Gıda Tarım ve Hayvancılık Bakanı Ahmet Fakıbaba, et fiyatlarının yüksek olması konusunda inanılmaz bir çözüm önerisinde bulundu.
Sayın bakanımızın et fiyatlarının düşmesi için önerdiği "müthiş" çözüm şu: "Bundan sonra eti 50 liradan yemeyeceksiniz. Yüzde 40 düşük fiyata yiyeceksiniz. Yeter ki altın fiyatları da yüzde 40 düşsün. Etin fiyatı da altın fiyatlarına paralel olarak düşer. Bakanlık olarak kısa zamanda et fiyatlarıyla ilgili çalışma yapacağız."
Yani bakana göre et fiyatlarının düşmesi için altın fiyatlarının düşmesi gerekiyor!
Et, altına endekslenmiş durumda!
Et fiyatının düşmesi için ot fiyatının düşmesi lazım dese tamam anlardık da et ile altının ne alakası var?
Zaten bu açıklamayı yapalı bir hafta oldu ve bir haftadan beri birçok ziraat profesörü, tarım uzmanı, hayvan besicisi ile konuşup "et fiyatını düşmesi altın fiyatına mı bağlı" diye sordum hepsi de "dalga mı geçiyorsun?" dedi.
Oysa et fiyatlarının dünyada zirve yaptığı bir ülke olmamızı açıklamak için altın fiyatlarına değil hayvancılık politikalarına bakmak lazım.
Son 35 yılda hayvan varlığımızdaki ciddi azalmayı görmek lazım. 35 yıl önce 16 milyon olan sığır varlığı bugün neden 14 milyona, 1 milyonu aşan manda sayısının neden 80 bine düştüğünü sorgulamak lazım.

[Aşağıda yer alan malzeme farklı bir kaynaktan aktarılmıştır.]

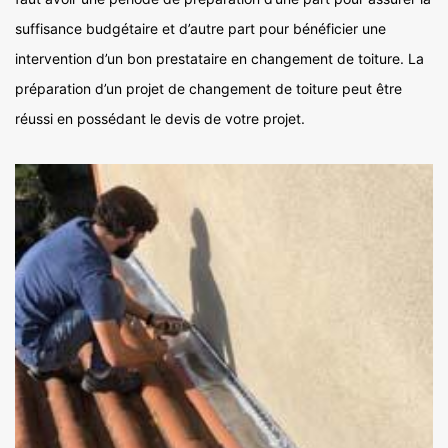
suffisance budgétaire et d’autre part pour bénéficier une
intervention d’un bon prestataire en changement de toiture. La
préparation d’un projet de changement de toiture peut être
réussi en possédant le devis de votre projet.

49 milyon olan koyun varlığımızın neden 19 milyona, 19 milyon olan keçi varlığımızın da bugün neden 7 milyona düştüğünü araştırmamız lazım.
Meralarda amaç dışı kullanımların, tahribatların ve azalmaların mera hayvancılığına dayalı üretime vurduğu darbeyi görmek lazım.
35 yıl önce yani 1982'de nüfusumuz 46 milyon.
Bugün 80 milyon.
Yani nüfusumuzun yaklaşık yüzde 100 arttığı, ama hayvan varlığımızın neden yüzde 100 hatta daha fazla azaldığını sorgulamamadan et fiyatlarını ucuzlamak mümkün mü?
En kötü tahminle hayvan sayımızın nüfus artış hızına göre iki katına çıkması lazımken bu feci azalmanın doğal etkisi olarak et fiyatlarını artışının altın fiyatıyla alakası yok.
Türkiye, et üretiminde meydana gelen bu azalmanın fiyatlara olan etkisini ortadan kaldırmak için 2010 yılında et ithalatına başladı. 2010'da ithal et 6 TL'ye alınıyordu. Bugün canlı etin kilosu 14 lira.
Son olarak Müslüman Boşnak kardeşlerimizi katletmiş olan Sırplardan 5000 ton et ithal edeceğimizi sevinçle açıklama noktasına geldik.
Oysa bu tablo karşısında sevinmek değil oturup ağlamamız lazım.
Bu ülke hangi tarım politikalarından dolayı, hangi yem politikalarından dolayı, hangi mera politikalarından dolayı hayvancılığını bu hale getirdi diye oturup tartışmamız lazımken "altın" fiyatıyla oyalanıyoruz.
Hayvancılığın altı üstüne gelmişken biz "altınla "uğraşıyoruz.